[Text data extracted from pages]
= = = = = = =

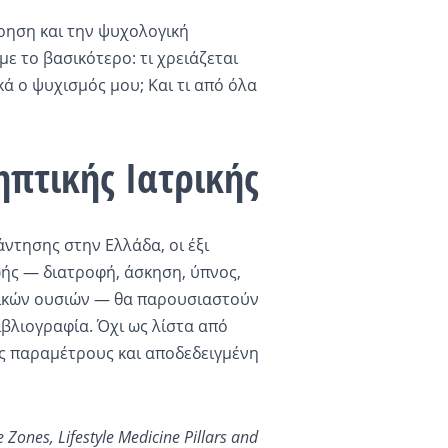
ρηση και την ψυχολογική
 το βασικότερο: τι χρειάζεται
ά ο ψυχισμός μου; Και τι από όλα
ηπτικής Ιατρικής
ντησης στην Ελλάδα, οι έξι
ωής — διατροφή, άσκηση, ύπνος,
ξικών ουσιών — θα παρουσιαστούν
ιβλιογραφία. Όχι ως λίστα από
μες παραμέτρους και αποδεδειγμένη
Zones, Lifestyle Medicine Pillars and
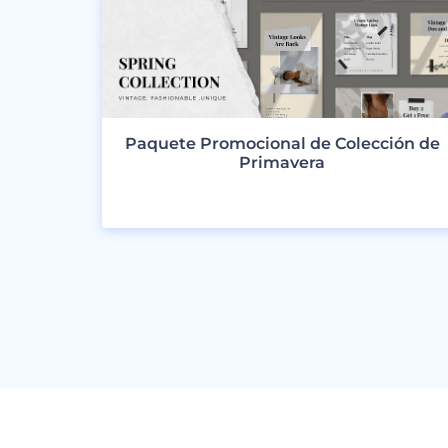
Paquete Promocional de Colección de
Primavera
VER DISEÑOS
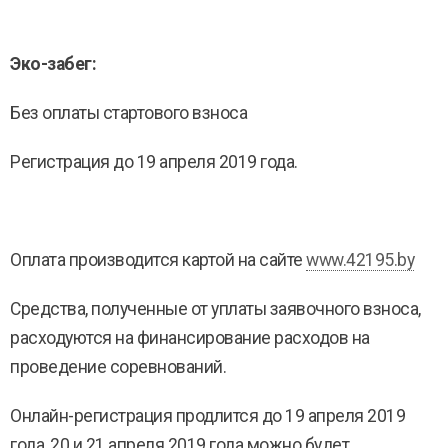
Эко-забег:
Без оплаты стартового взноса
Регистрация до 19 апреля 2019 года.
Оплата производится картой на сайте
www.42195.by
Средства, полученные от уплаты заявочного взноса,
расходуются на финансирование расходов на
проведение соревнований.
Онлайн-регистрация продлится до 19 апреля 2019
года, 20 и 21 апреля 2019 года можно будет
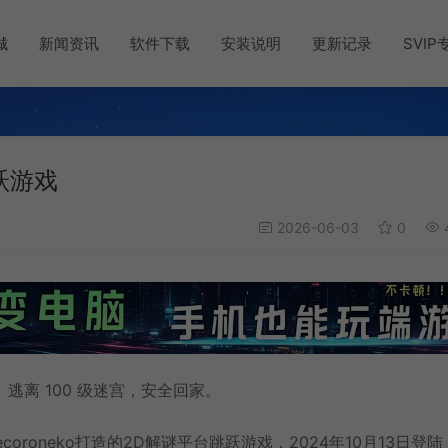
城
新闻资讯
软件下载
安装说明
更新记录
SVIP
跳跃游戏
2026-06-03
0
。 逃离 100 级迷宫，安全回家。
coroneko打造的2D解谜平台跳跃游戏，2024年10月13日登陆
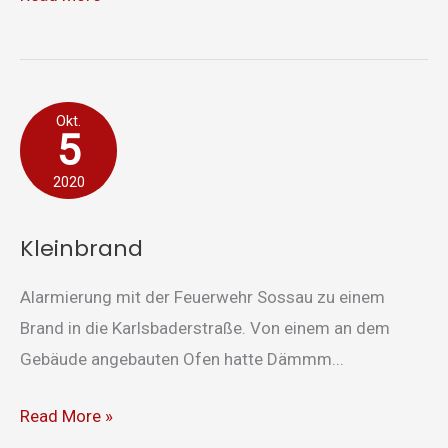
Kleinbrand
Okt.
5
2020
Kleinbrand
Alarmierung mit der Feuerwehr Sossau zu einem
Brand in die Karlsbaderstraße. Von einem an dem
Gebäude angebauten Ofen hatte Dämmm...
Read More »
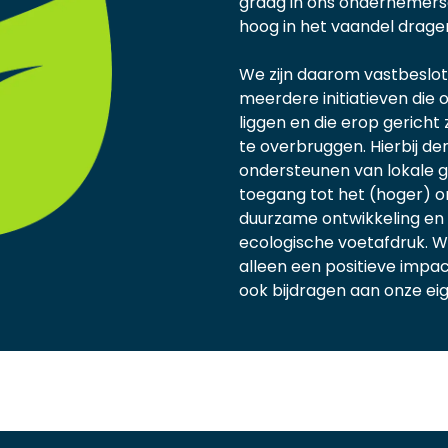
graag in ons ondernemers
hoog in het vaandel drage
We zijn daarom vastbeslot
meerdere initiatieven die
liggen en die erop gericht
te overbruggen. Hierbij d
ondersteunen van lokale
toegang tot het (hoger) on
duurzame ontwikkeling e
ecologische voetafdruk. We
alleen een positieve imp
ook bijdragen aan onze eigen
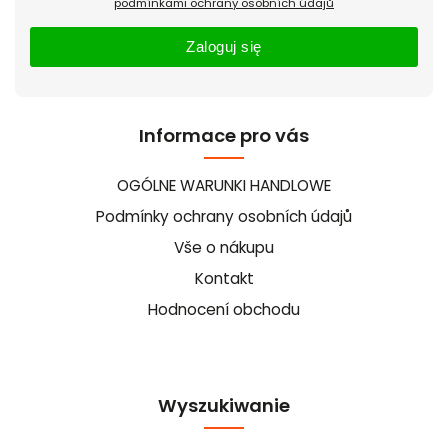
podmínkami ochrany osobních údajů
Zaloguj się
Informace pro vás
OGÓLNE WARUNKI HANDLOWE
Podmínky ochrany osobních údajů
Vše o nákupu
Kontakt
Hodnocení obchodu
Wyszukiwanie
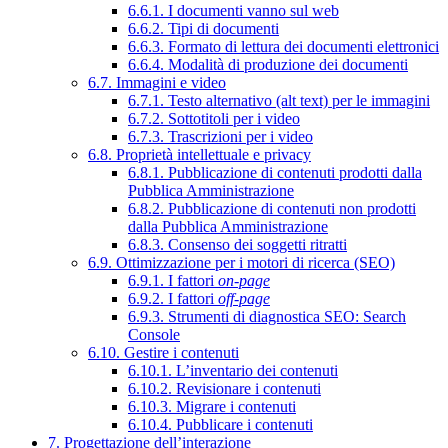
6.6.1. I documenti vanno sul web
6.6.2. Tipi di documenti
6.6.3. Formato di lettura dei documenti elettronici
6.6.4. Modalità di produzione dei documenti
6.7. Immagini e video
6.7.1. Testo alternativo (alt text) per le immagini
6.7.2. Sottotitoli per i video
6.7.3. Trascrizioni per i video
6.8. Proprietà intellettuale e privacy
6.8.1. Pubblicazione di contenuti prodotti dalla
Pubblica Amministrazione
6.8.2. Pubblicazione di contenuti non prodotti
dalla Pubblica Amministrazione
6.8.3. Consenso dei soggetti ritratti
6.9. Ottimizzazione per i motori di ricerca (SEO)
6.9.1. I fattori
on-page
6.9.2. I fattori
off-page
6.9.3. Strumenti di diagnostica SEO: Search
Console
6.10. Gestire i contenuti
6.10.1. L’inventario dei contenuti
6.10.2. Revisionare i contenuti
6.10.3. Migrare i contenuti
6.10.4. Pubblicare i contenuti
7. Progettazione dell’interazione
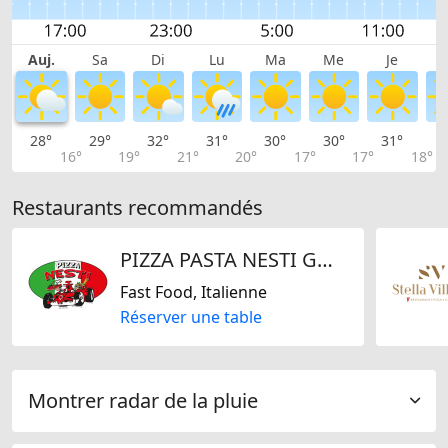
Auj.
Sa
Di
Lu
Ma
Me
Je
28°
29°
32°
31°
30°
30°
31°
3
16°
19°
21°
20°
17°
17°
18°
Restaurants recommandés
PIZZA PASTA NESTI GmbH
Fast Food, Italienne
Réserver une table
Montrer radar de la pluie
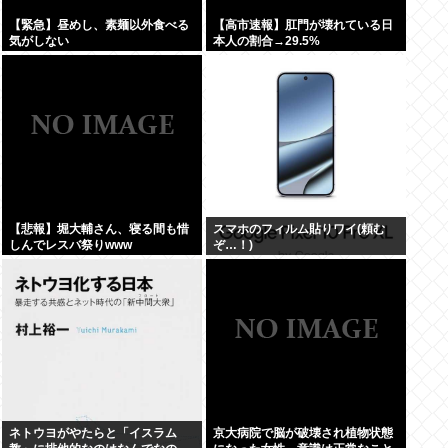
【緊急】昼めし、素麺以外食べる
【高市速報】肛門が壊れている日
気がしない
本人の割合→29.5%
【悲報】堀大輔さん、寝る間も惜
スマホのフィルム貼りワイ(頼む
しんでレスバ祭りwww
ぞ…！)
ネトウヨがやたらと「イスラム
京大病院で脳が破壊され植物状態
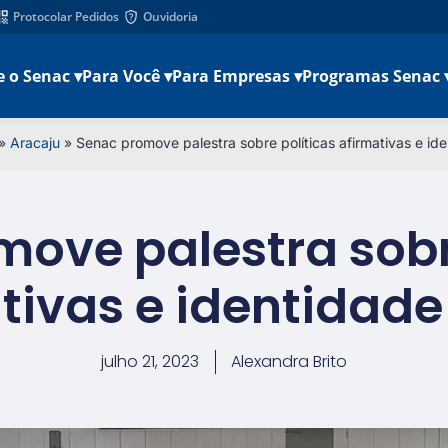
Protocolar Pedidos
Ouvidoria
e o Senac ▾
Para Você ▾
Para Empresas ▾
Programas Senac 
»
Aracaju
»
Senac promove palestra sobre políticas afirmativas e ide
ove palestra sobr
tivas e identidade
julho 21, 2023
Alexandra Brito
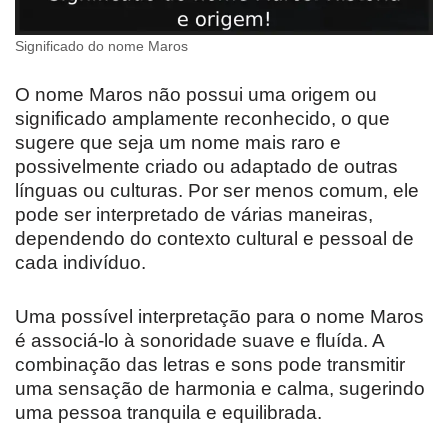
Significado do nome Maros
O nome Maros não possui uma origem ou
significado amplamente reconhecido, o que
sugere que seja um nome mais raro e
possivelmente criado ou adaptado de outras
línguas ou culturas. Por ser menos comum, ele
pode ser interpretado de várias maneiras,
dependendo do contexto cultural e pessoal de
cada indivíduo.
Uma possível interpretação para o nome Maros
é associá-lo à sonoridade suave e fluída. A
combinação das letras e sons pode transmitir
uma sensação de harmonia e calma, sugerindo
uma pessoa tranquila e equilibrada.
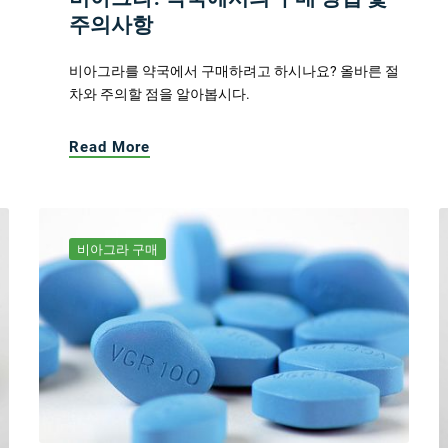
주의사항
비아그라를 약국에서 구매하려고 하시나요? 올바른 절
차와 주의할 점을 알아봅시다.
Read More
비아그라 구매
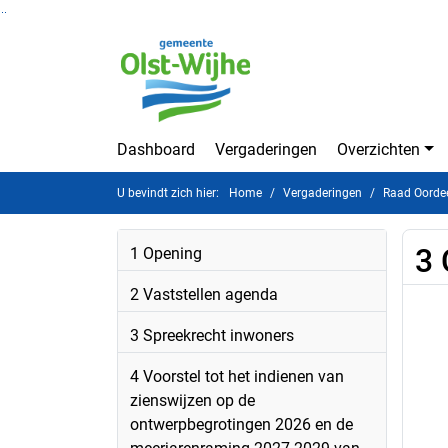
Ga naar de inhoud van deze pagina
Ga naar het zoeken
Ga naar het menu
Dashboard
Vergaderingen
Overzichten
U bevindt zich hier:
Home
Vergaderingen
Raad Oordee
3 
1 Opening
2 Vaststellen agenda
3 Spreekrecht inwoners
4 Voorstel tot het indienen van
zienswijzen op de
ontwerpbegrotingen 2026 en de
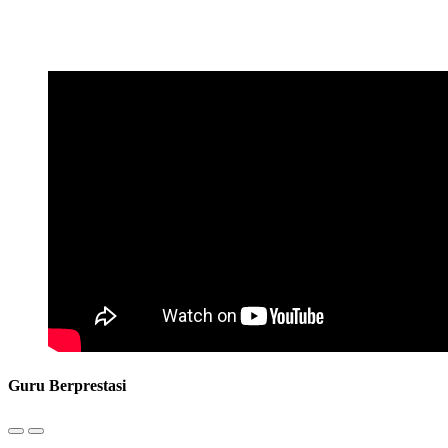
Guru Berprestasi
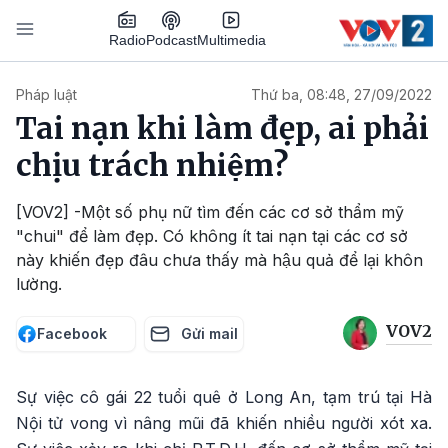
Nhảy đến nội dung
Podcast
Radio
Multimedia
Main navigation
Pháp luật
Thứ ba, 08:48, 27/09/2022
Tai nạn khi làm đẹp, ai phải
chịu trách nhiệm?
[VOV2] -Một số phụ nữ tìm đến các cơ sở thẩm mỹ
"chui" để làm đẹp. Có không ít tai nạn tại các cơ sở
này khiến đẹp đâu chưa thấy mà hậu quả để lại khôn
lường.
VOV2
Facebook
Gửi mail
Sự việc cô gái 22 tuổi quê ở Long An, tạm trú tại Hà
Nội tử vong vì nâng mũi đã khiến nhiều người xót xa.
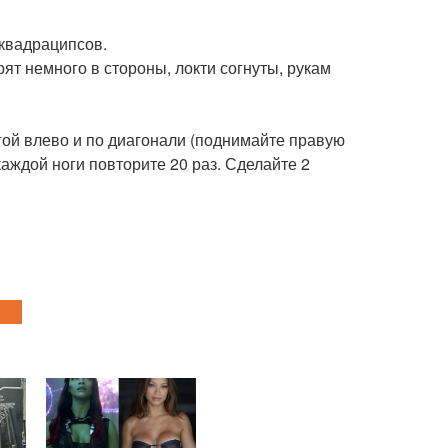
 квадраципсов.
рят немного в стороны, локти согнуты, рукам
гой влево и по диагонали (поднимайте правую
каждой ноги повторите 20 раз. Сделайте 2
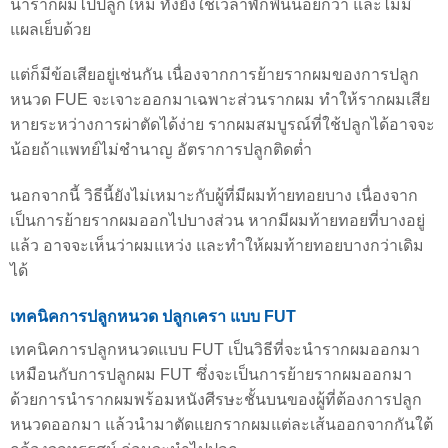
นำรากผมไปปลูกใหม่ ทั้งยังใช้เวลาพักฟื้นน้อยกว่า และไม่มี
แผลเย็บด้วย
แต่ก็มีข้อเสียอยู่เช่นกัน เนื่องจากการย้ายรากผมของการปลูก
หนวด FUE จะเจาะออกมาเฉพาะส่วนรากผม ทำให้รากผมเสีย
หายระหว่างการผ่าตัดได้ง่าย รากผมสมบูรณ์ที่ใช้ปลูกได้อาจจะ
น้อยถ้าแพทย์ไม่ชำนาญ อัตราการปลูกติดต่ำ
นอกจากนี้ วิธีนี้ยังไม่เหมาะกับผู้ที่มีผมท้ายทอยบาง เนื่องจาก
เป็นการย้ายรากผมออกไปบางส่วน หากมีผมท้ายทอยที่บางอยู่
แล้ว อาจจะเห็นว่าผมแหว่ง และทำให้ผมท้ายทอยบางกว่าเดิม
ได้
เทคนิคการปลูกหนวด ปลูกเครา แบบ FUT
เทคนิคการปลูกหนวดแบบ FUT เป็นวิธีที่จะนำรากผมออกมา
เหมือนกับการปลูกผม FUT ซึ่งจะเป็นการย้ายรากผมออกมา
ด้วยการนำรากผมพร้อมหนังศีรษะชั้นบนของผู้ที่ต้องการปลูก
หนวดออกมา แล้วนำมาตัดแยกรากผมแต่ละเส้นออกจากกันใต้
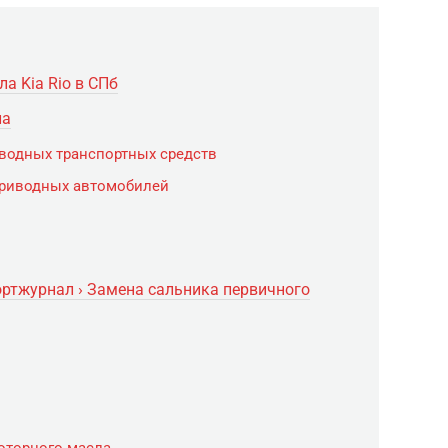
а Kia Rio в СПб
ла
водных транспортных средств
приводных автомобилей
Бортжурнал › Замена сальника первичного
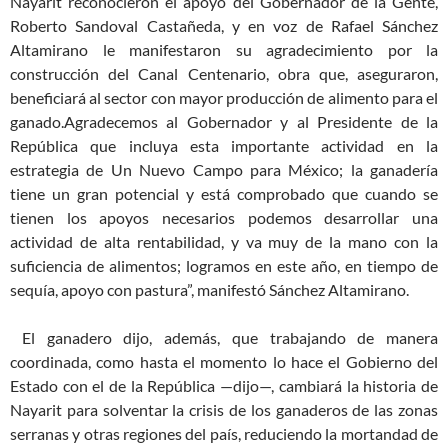
Nayarit reconocieron el apoyo del Gobernador de la Gente,
Roberto Sandoval Castañeda, y en voz de Rafael Sánchez
Altamirano le manifestaron su agradecimiento por la
construcción del Canal Centenario, obra que, aseguraron,
beneficiará al sector con mayor producción de alimento para el
ganado.
Agradecemos al Gobernador y al Presidente de la
República que incluya esta importante actividad en la
estrategia de Un Nuevo Campo para México; la ganadería
tiene un gran potencial y está comprobado que cuando se
tienen los apoyos necesarios podemos desarrollar una
actividad de alta rentabilidad, y va muy de la mano con la
suficiencia de alimentos; logramos en este año, en tiempo de
sequía, apoyo con pastura”, manifestó Sánchez Altamirano.
El ganadero dijo, además, que trabajando de manera
coordinada, como hasta el momento lo hace el Gobierno del
Estado con el de la República —dijo—, cambiará la historia de
Nayarit para solventar la crisis de los ganaderos de las zonas
serranas y otras regiones del país, reduciendo la mortandad de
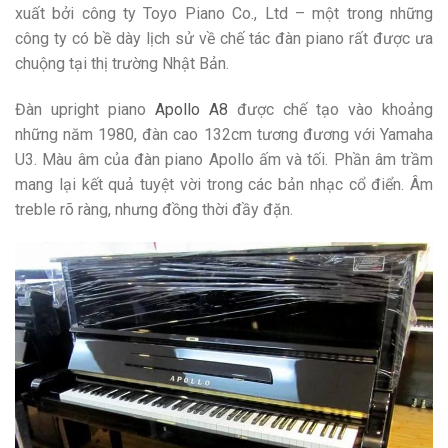
xuất bởi công ty Toyo Piano Co., Ltd – một trong những
công ty có bề dày lịch sử về chế tác đàn piano rất được ưa
chuộng tại thị trường Nhật Bản.
Đàn upright piano
Apollo A8
được chế tạo vào khoảng
những năm 1980, đàn cao 132cm tương đương với Yamaha
U3. Màu âm của đàn piano Apollo ấm và tối. Phần âm trầm
mang lại kết quả tuyệt vời trong các bản nhạc cổ điển. Âm
treble rõ ràng, nhưng đồng thời đầy đặn.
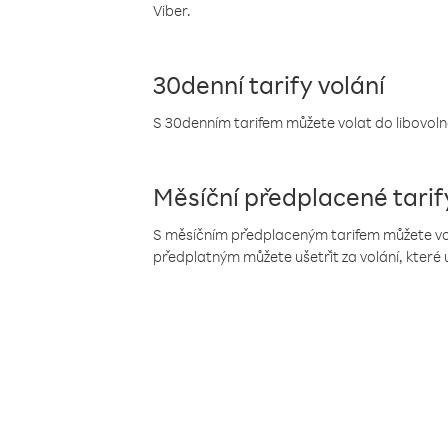
Viber.
30denní tarify volání
S 30denním tarifem můžete volat do libovolné
Měsíční předplacené tarif
S měsíčním předplaceným tarifem můžete volat
předplatným můžete ušetřit za volání, které 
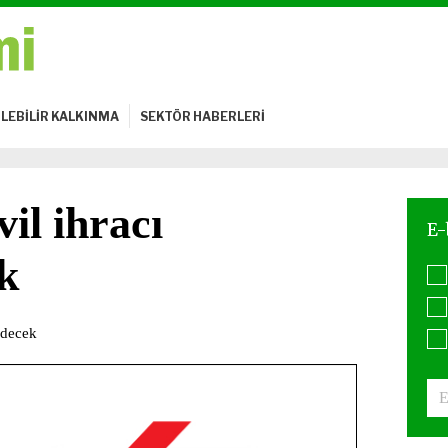
LEBİLİR KALKINMA
SEKTÖR HABERLERİ
il ihracı
k
edecek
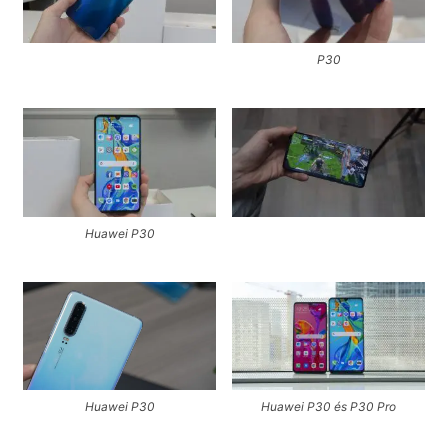
P30
Huawei P30
Huawei P30
Huawei P30 és P30 Pro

= = = = = = =

# Assignment:
Print the entries starting with the line that contains "Ga naar de inhoud van deze pagina" and going on through the line that contains "Бортжурнал › Замена сальника первичного", with both of those lines included. Leave the pictures out of your answer.

# Response box:
Ga naar de inhoud van deze pagina
Ga naar het zoeken
Ga naar het menu
Dashboard
Vergaderingen
Overzichten
U bevindt zich hier:
Home
Vergaderingen
Raad Oordee
3 
1 Opening
2 Vaststellen agenda
3 Spreekrecht inwoners
4 Voorstel tot het indienen van
zienswijzen op de
ontwerpbegrotingen 2026 en de
Guru Berprestasi
Nhảy đến nội dung
Podcast
Radio
Multimedia
Main navigation
Pháp luật
Thứ ba, 08:48, 27/09/2022
Tai nạn khi làm đẹp, ai phải
chịu trách nhiệm?
[VOV2] -Một số phụ nữ tìm đến các cơ sở thẩm mỹ
"chui" để làm đẹp. Có không ít tai nạn tại các cơ sở
này khiến đẹp đâu chưa thấy mà hậu quả để lại khôn
lường.
VOV2
Facebook
Gửi mail
Sự việc cô gái 22 tuổi quê ở Long An, tạm trú tại Hà
Nội tử vong vì nâng mũi đã khiến nhiều người xót xa.
 квадраципсов.
рят немного в стороны, локти согнуты, рукам
гой влево и по диагонали (поднимайте правую
каждой ноги повторите 20 раз. Сделайте 2
นำรากผมไปปลูกใหม่ ทั้งยังใช้เวลาพักฟื้นน้อยกว่า และไม่มี
แผลเย็บด้วย
แต่ก็มีข้อเสียอยู่เช่นกัน เนื่องจากการย้ายรากผมของการปลูก
หนวด FUE จะเจาะออกมาเฉพาะส่วนรากผม ทำให้รากผมเสีย
หายระหว่างการผ่าตัดได้ง่าย รากผมสมบูรณ์ที่ใช้ปลูกได้อาจจะ
น้อยถ้าแพทย์ไม่ชำนาญ อัตราการปลูกติดต่ำ
นอกจากนี้ วิธีนี้ยังไม่เหมาะกับผู้ที่มีผมท้ายทอยบาง เนื่องจาก
เป็นการย้ายรากผมออกไปบางส่วน หากมีผมท้ายทอยที่บางอยู่
แล้ว อาจจะเห็นว่าผมแหว่ง และทำให้ผมท้ายทอยบางกว่าเดิม
ได้
เทคนิคการปลูกหนวด ปลูกเครา แบบ FUT
เทคนิคการปลูกหนวดแบบ FUT เป็นวิธีที่จะนำรากผมออกมา
เหมือนกับการปลูกผม FUT ซึ่งจะเป็นการย้ายรากผมออกมา
ด้วยการนำรากผมพร้อมหนังศีรษะชั้นบนของผู้ที่ต้องการปลูก
หนวดออกมา แล้วนำมาตัดแยกรากผมแต่ละเส้นออกจากกันใต้
а Kia Rio в СПб
ла
водных транспортных средств
приводных автомобилей
Бортжурнал › Замена сальника первичного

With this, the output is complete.